Not to be Served by to Serve

September 11, 2018
By Kimberly Yip

"High school camp brought an opportunity that changed my perspective," Megan Hirasaki (Gr. 9) mused. When asked about her experience at high school camp, Megan replied, "It will be hard to forget." From August 14-17, the high schoolers spent four days at Pu'u Kahea Conference Center in Waianae learning more about God's love. The high schoolers were able to live out His word in the surrounding community through various service projects that addressed the needs of the kupuna and homeless.
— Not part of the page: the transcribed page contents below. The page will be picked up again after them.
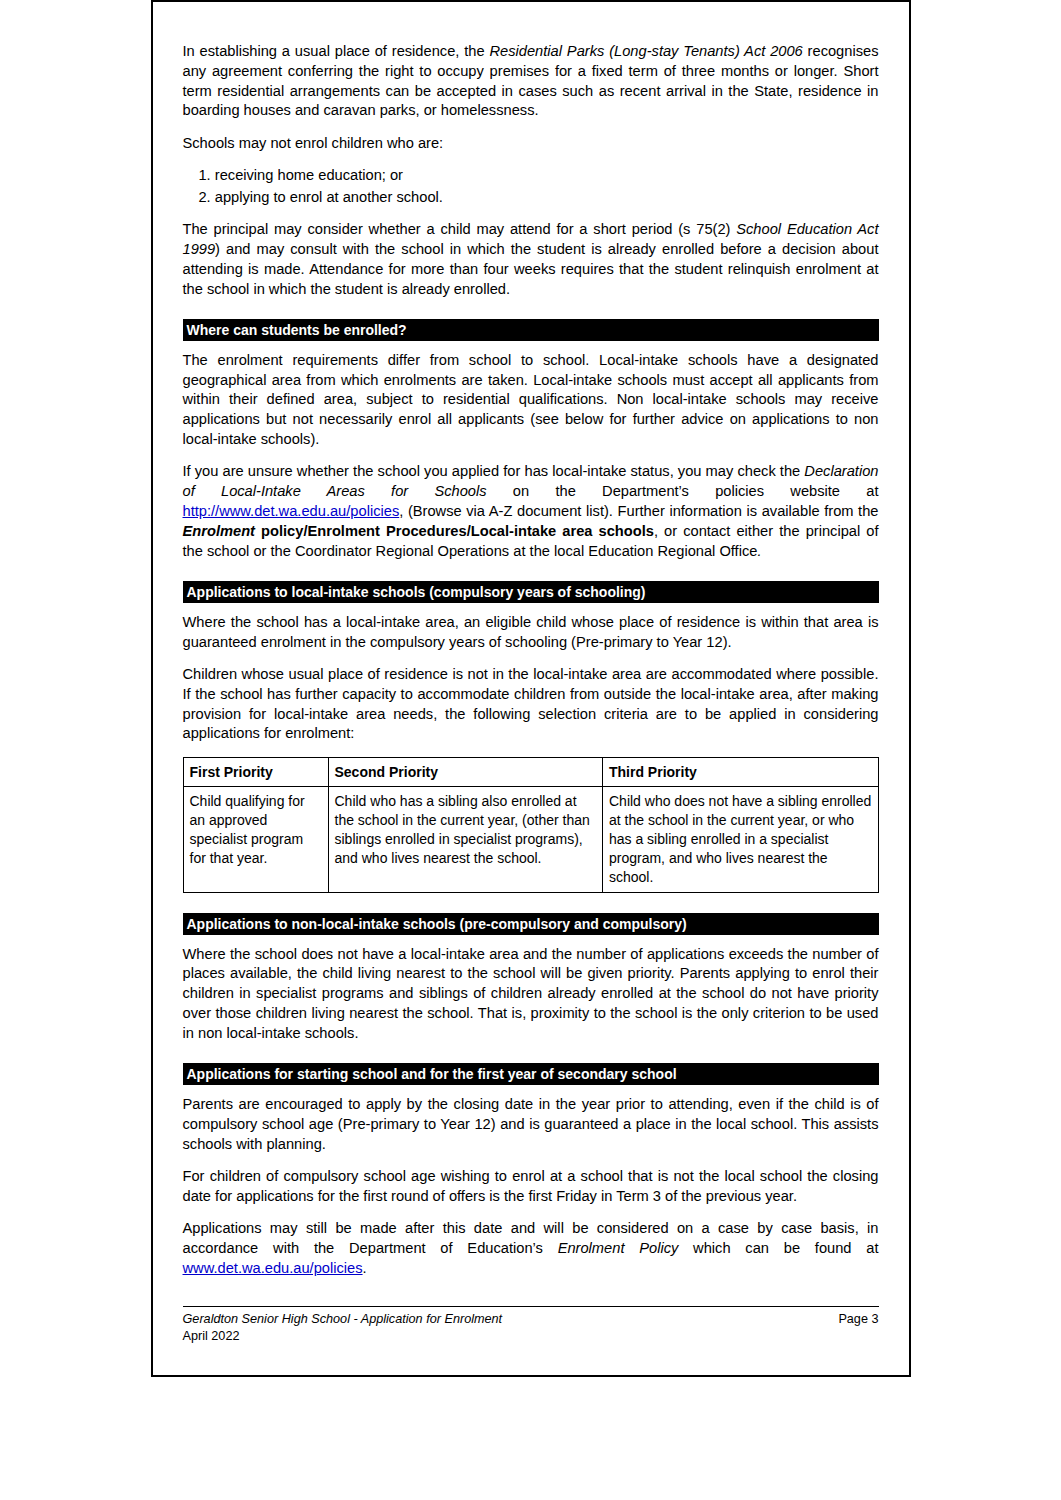In establishing a usual place of residence, the Residential Parks (Long-stay Tenants) Act 2006 recognises any agreement conferring the right to occupy premises for a fixed term of three months or longer. Short term residential arrangements can be accepted in cases such as recent arrival in the State, residence in boarding houses and caravan parks, or homelessness.
Schools may not enrol children who are:
receiving home education; or
applying to enrol at another school.
The principal may consider whether a child may attend for a short period (s 75(2) School Education Act 1999) and may consult with the school in which the student is already enrolled before a decision about attending is made. Attendance for more than four weeks requires that the student relinquish enrolment at the school in which the student is already enrolled.
Where can students be enrolled?
The enrolment requirements differ from school to school. Local-intake schools have a designated geographical area from which enrolments are taken. Local-intake schools must accept all applicants from within their defined area, subject to residential qualifications. Non local-intake schools may receive applications but not necessarily enrol all applicants (see below for further advice on applications to non local-intake schools).
If you are unsure whether the school you applied for has local-intake status, you may check the Declaration of Local-Intake Areas for Schools on the Department’s policies website at http://www.det.wa.edu.au/policies, (Browse via A-Z document list). Further information is available from the Enrolment policy/Enrolment Procedures/Local-intake area schools, or contact either the principal of the school or the Coordinator Regional Operations at the local Education Regional Office.
Applications to local-intake schools (compulsory years of schooling)
Where the school has a local-intake area, an eligible child whose place of residence is within that area is guaranteed enrolment in the compulsory years of schooling (Pre-primary to Year 12).
Children whose usual place of residence is not in the local-intake area are accommodated where possible. If the school has further capacity to accommodate children from outside the local-intake area, after making provision for local-intake area needs, the following selection criteria are to be applied in considering applications for enrolment:
| First Priority | Second Priority | Third Priority |
| --- | --- | --- |
| Child qualifying for an approved specialist program for that year. | Child who has a sibling also enrolled at the school in the current year, (other than siblings enrolled in specialist programs), and who lives nearest the school. | Child who does not have a sibling enrolled at the school in the current year, or who has a sibling enrolled in a specialist program, and who lives nearest the school. |
Applications to non-local-intake schools (pre-compulsory and compulsory)
Where the school does not have a local-intake area and the number of applications exceeds the number of places available, the child living nearest to the school will be given priority. Parents applying to enrol their children in specialist programs and siblings of children already enrolled at the school do not have priority over those children living nearest the school. That is, proximity to the school is the only criterion to be used in non local-intake schools.
Applications for starting school and for the first year of secondary school
Parents are encouraged to apply by the closing date in the year prior to attending, even if the child is of compulsory school age (Pre-primary to Year 12) and is guaranteed a place in the local school. This assists schools with planning.
For children of compulsory school age wishing to enrol at a school that is not the local school the closing date for applications for the first round of offers is the first Friday in Term 3 of the previous year.
Applications may still be made after this date and will be considered on a case by case basis, in accordance with the Department of Education’s Enrolment Policy which can be found at www.det.wa.edu.au/policies.
Geraldton Senior High School - Application for Enrolment April 2022
Page 3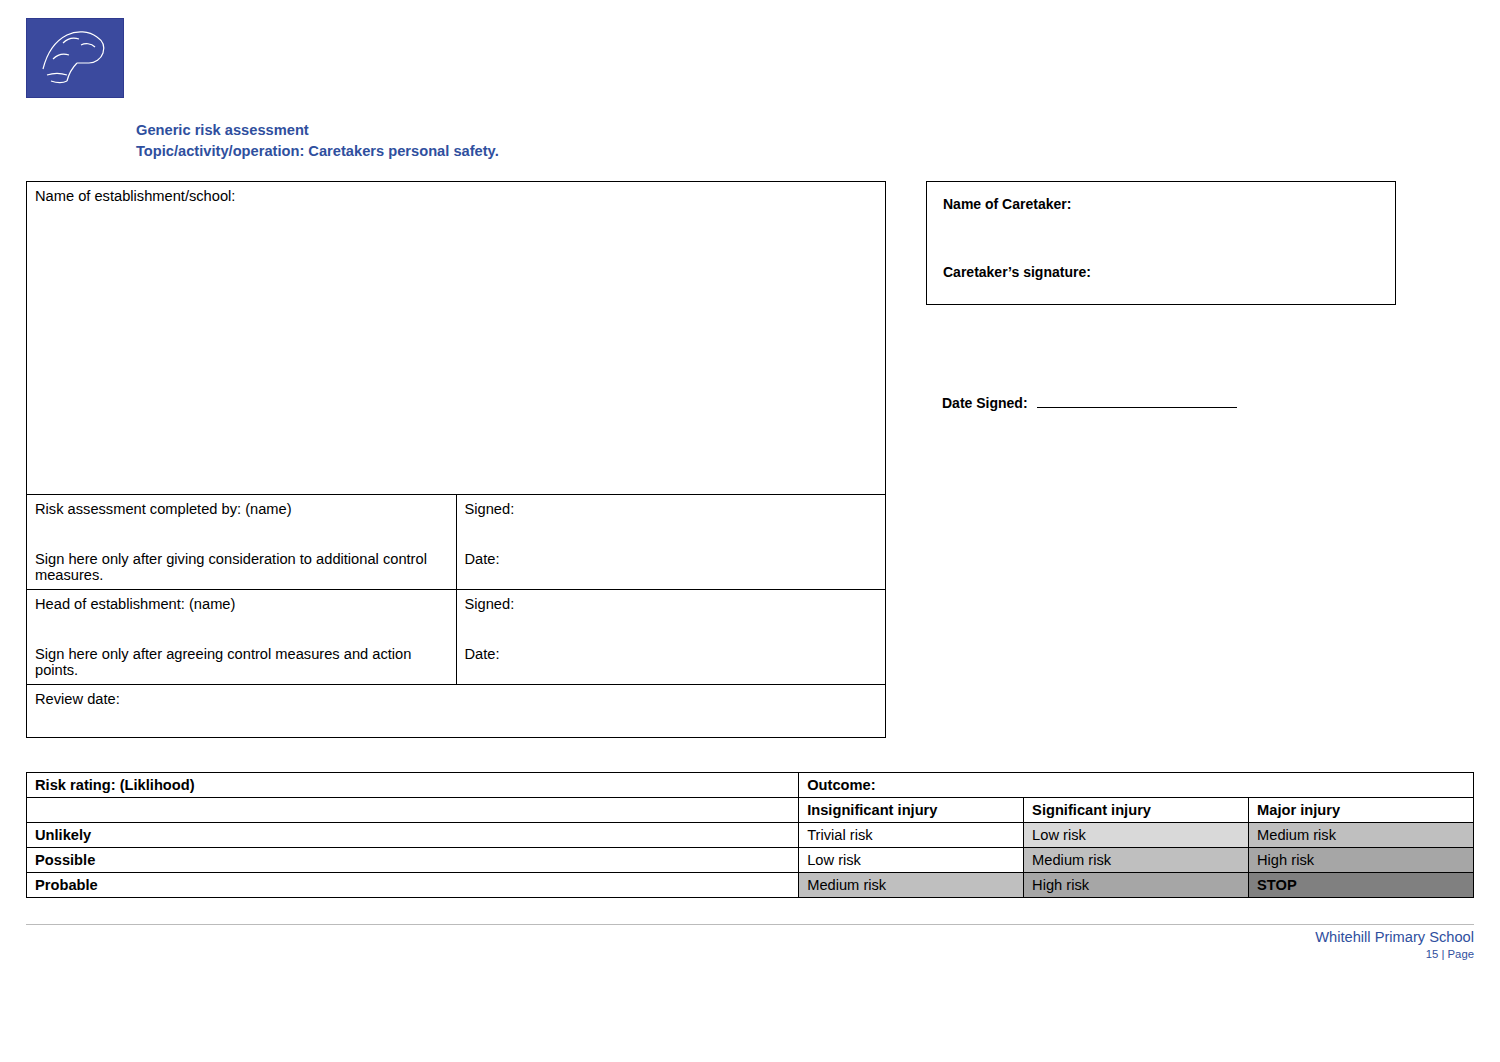Generic risk assessment
Topic/activity/operation: Caretakers personal safety.
| Name of establishment/school: |
| Risk assessment completed by: (name) Sign here only after giving consideration to additional control measures. | Signed: Date: |
| Head of establishment: (name) Sign here only after agreeing control measures and action points. | Signed: Date: |
| Review date: |
Name of Caretaker:
Caretaker’s signature:
Date Signed:
| Risk rating: (Liklihood) | Outcome: |
| | Insignificant injury | Significant injury | Major injury |
| Unlikely | Trivial risk | Low risk | Medium risk |
| Possible | Low risk | Medium risk | High risk |
| Probable | Medium risk | High risk | STOP |
Whitehill Primary School
15 | Page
Similar to last year, we spent two days at Waianae District Park's gym with kupuna from the Kupuna Wellness Center, a program offered by Lanakila Pacific. At the gym, the high schoolers and I entertained and connected with our partnered kupuna. On the first day, each student interviewed their kupuna, addressing the struggles they experienced in their lives and lessons that they wished to share. I was blessed to be partnered with two kupuna, Uncle Eugene and Aunty Audrey, who both taught me valuable lessons. Through his broken words and hand signals due to his impaired hearing, Uncle Eugene taught me that as long as there is a
will, there are no limitations. Meanwhile, through her joyful laughter and gentle smile, Aunty Audrey taught me the value of family as she gushed about future reunions she anticipated. In hopes of bringing joy to their day, we performed several musical pieces and an exciting dance. On the second day, we gave our kupuna gifts, served them lunch, and continued to entertain them through a talent show.
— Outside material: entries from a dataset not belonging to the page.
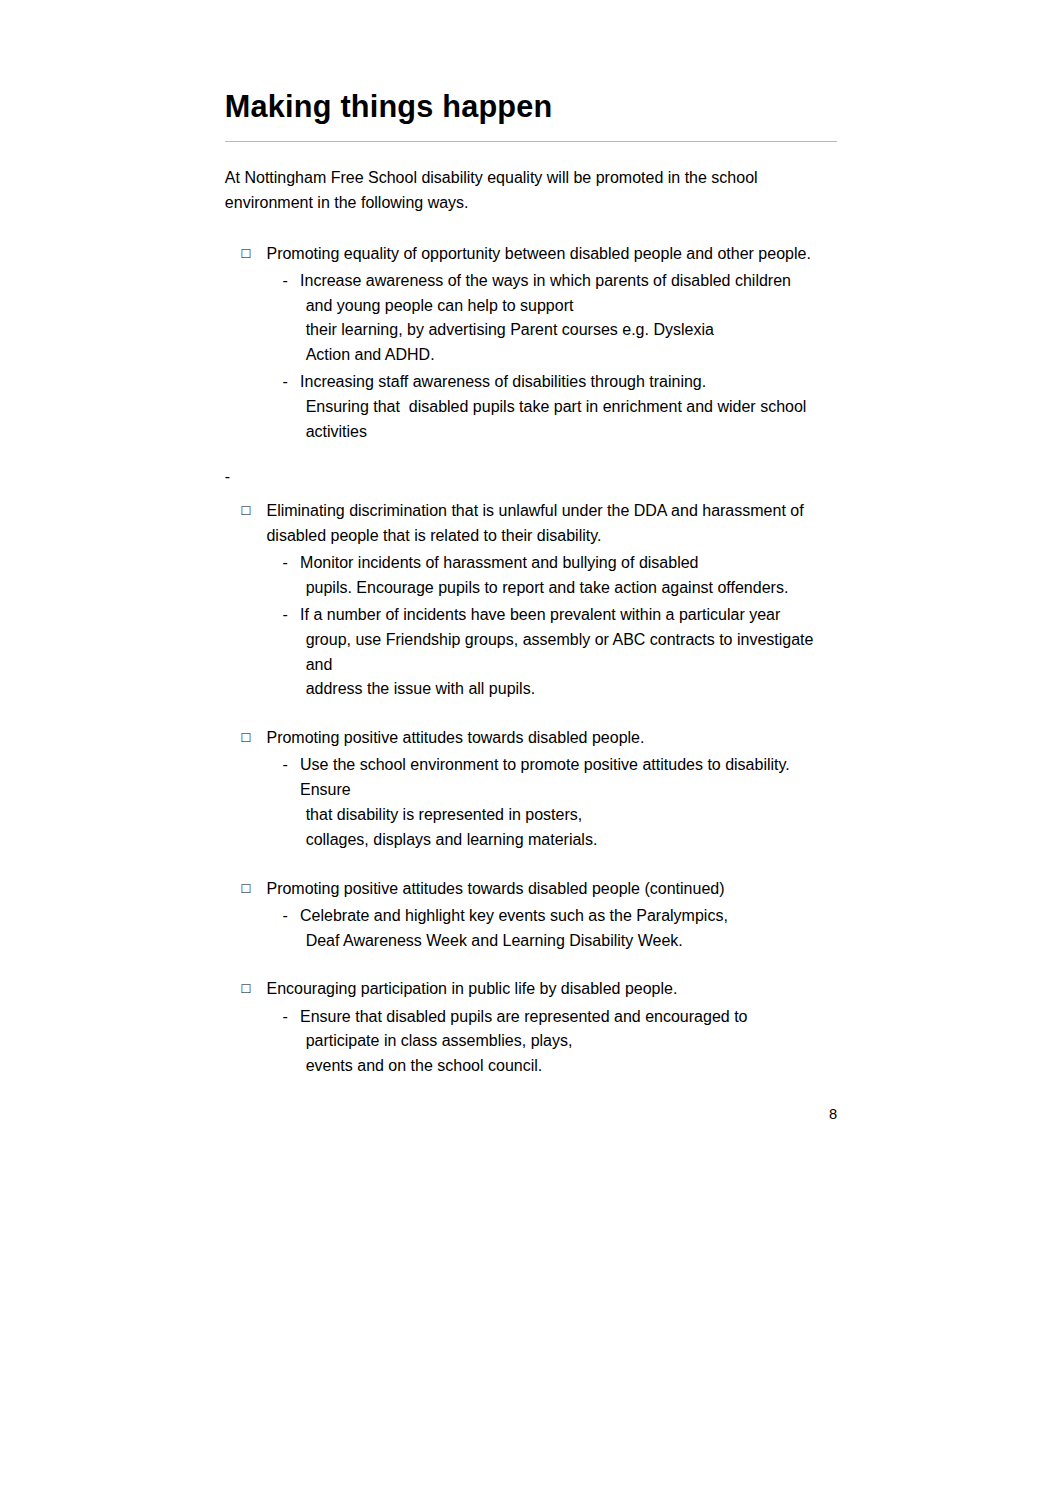Making things happen
At Nottingham Free School disability equality will be promoted in the school
environment in the following ways.
Promoting equality of opportunity between disabled people and other people.
Increase awareness of the ways in which parents of disabled children and young people can help to support their learning, by advertising Parent courses e.g. Dyslexia Action and ADHD.
Increasing staff awareness of disabilities through training. Ensuring that disabled pupils take part in enrichment and wider school activities
-
Eliminating discrimination that is unlawful under the DDA and harassment of
disabled people that is related to their disability.
Monitor incidents of harassment and bullying of disabled pupils. Encourage pupils to report and take action against offenders.
If a number of incidents have been prevalent within a particular year group, use Friendship groups, assembly or ABC contracts to investigate and address the issue with all pupils.
Promoting positive attitudes towards disabled people.
Use the school environment to promote positive attitudes to disability. Ensure that disability is represented in posters, collages, displays and learning materials.
Promoting positive attitudes towards disabled people (continued)
Celebrate and highlight key events such as the Paralympics, Deaf Awareness Week and Learning Disability Week.
Encouraging participation in public life by disabled people.
Ensure that disabled pupils are represented and encouraged to participate in class assemblies, plays, events and on the school council.
8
In addition to serving the kupuna, we were blessed with various opportunities to serve the homeless. The U.S. Vets offered an opportunity at a homeless shelter called Paiʻolu Kaiāulu Waianae Civic Center. With the motto "hana like kakou," translated into "many hands working together," many organizations, such as John A. Burns School of Medicine and Wyland Galleries, collaborated with the shelter. With the motto in mind, the high school served the homeless together by cleaning and repainting buildings.

Ka Paʻalana's traveling preschool provided another opportunity, where high school students were able to play with preschoolers from homeless families. In addition to assisting Ka Pa'alana with the traveling preschool, the freshman class was given an opportunity to pass out hygiene kits to homeless in Pu‘uhonua O Waianae, a homeless encampment near Waianae Boat Harbor. When detailing the eye opening experience, Megan Hirasaki explained, "This changed my perspective toward the homeless because most of them do not have a choice. It
made me realize how many items I take for granted."

These organizations that serve the homeless strive to offer them resources to help improve their standard of living. These service projects not only gave our high school a chance to serve, but also blessed us with memories that will be hard to forget.